Le 31 août 1422, Henri V d'Angleterre meurt et, avant de mourir, demande à son frère, le duc de Bedford, de confier la régence de son successeur, Henri VI d'Angleterre, au duc de Bourgogne Philippe le Bon. Celui-ci refuse.

L'épouse de Philippe le Bon, Michelle de Valois, meurt le 8 juillet 1422 à Gand, à l'âge de 26 ans. En 1424, Philippe le Bon se remarie avec Bonne d'Artois (fille du Comte Philippe d'Artois), qui meurt un an après.

Le 1er septembre 1422, Henri VI d'Angleterre devient roi d'Angleterre à l'âge de dix mois. C'est son oncle (le frère de son père, le duc de Bedford), qui devient régent du royaume d'Angleterre en attendant la majorité son neveu. Le 21 octobre 1422, le roi de France Charles VI meurt à son tour. C'est ainsi que Henri VI d'Angleterre devient roi d'Angleterre et roi de France à l'âge de un an. Le duc de Bedford devient également régent du royaume de France. Le dauphin Charles de France est écarté du trône. Cette situation marque le début de la seconde phase de la Guerre de Cent Ans entre la France et l'Angleterre. En 1423, le duc de Bedford, Jean de Lancastre, épouse Anne de Bourgogne, fille du duc de Bourgogne Jean sans Peur.

Le 29 avril 1429, Jeanne d'Arc arrive à Orléans, parvient à galvaniser, par son extraordinaire ferveur divine, les troupes et les chefs de guerres du dauphin de France, Charles VII. Elle contraint d'abord le duc de Bedford (régent de Henri VI d'Angleterre) et ses troupes à lever le siège de la ville dans la nuit du 7 au 8 mai 1429. Le 17 juillet 1429, Jeanne d’Arc escorte militairement le dauphin de France Charles VII, traversant le duché de Bourgogne jusqu'à la cathédrale de Reims, où il est sacré roi de France par le duc archevêque de Reims Renault de Chartres. Bien que Pair de France, Philippe le Bon, en tant que conspirateur contre Charles VII et son rival, est notoirement absent de cet événement. Jeanne d'Arc lui envoie une lettre le jour même du sacre pour lui demander la paix.
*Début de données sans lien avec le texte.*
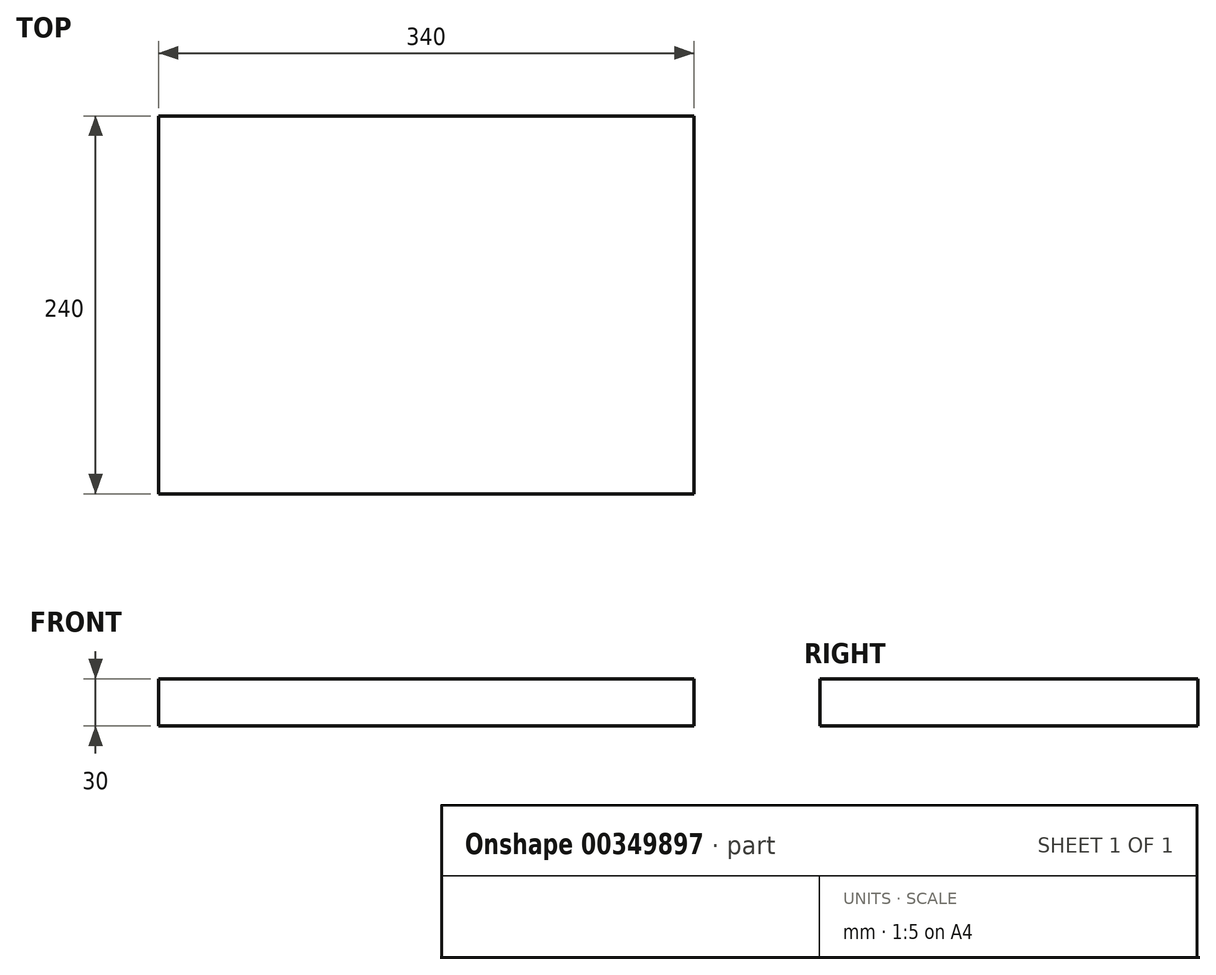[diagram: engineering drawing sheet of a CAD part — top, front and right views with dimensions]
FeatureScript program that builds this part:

À la mort du marquis Jean III de Namur, en 1429, Philippe le Bon prend possession du comté de Namur, en Belgique, que le marquis lui avait vendu en viager pour 132000 couronnes d'or en 1421, avec usufruit jusqu'à sa mort .

Le 10 janvier 1430, Philippe le Bon épouse en troisième noces une fille du roi du Portugal Isabelle de Portugal, à Bruges. Il en aura trois enfants : Antoine et Josse, morts à l'âge de quelques mois, et Charles le Téméraire qui lui succèdera. C'est à l'occasion de ce mariage qu'il crée le prestigieux ordre de la Toison d'or.

Le 24 mai 1430, les troupes du comte Jean II de Luxembourg-Ligny et comte de Guise, au service des Bourguignons, défendent Compiègne, que Jeanne d'Arc tentait de prendre. Au cours d'une sortie, ils la font prisonnière et la livrent au duc de Bedford, régent de France et d'Angleterre, pour la somme de 10 000 livres. Celui-ci la confie à un allié des Anglais, l'évêque de Beauvais Pierre Cauchon, qui inculpe Jeanne d'Arc d'hérésie chrétienne.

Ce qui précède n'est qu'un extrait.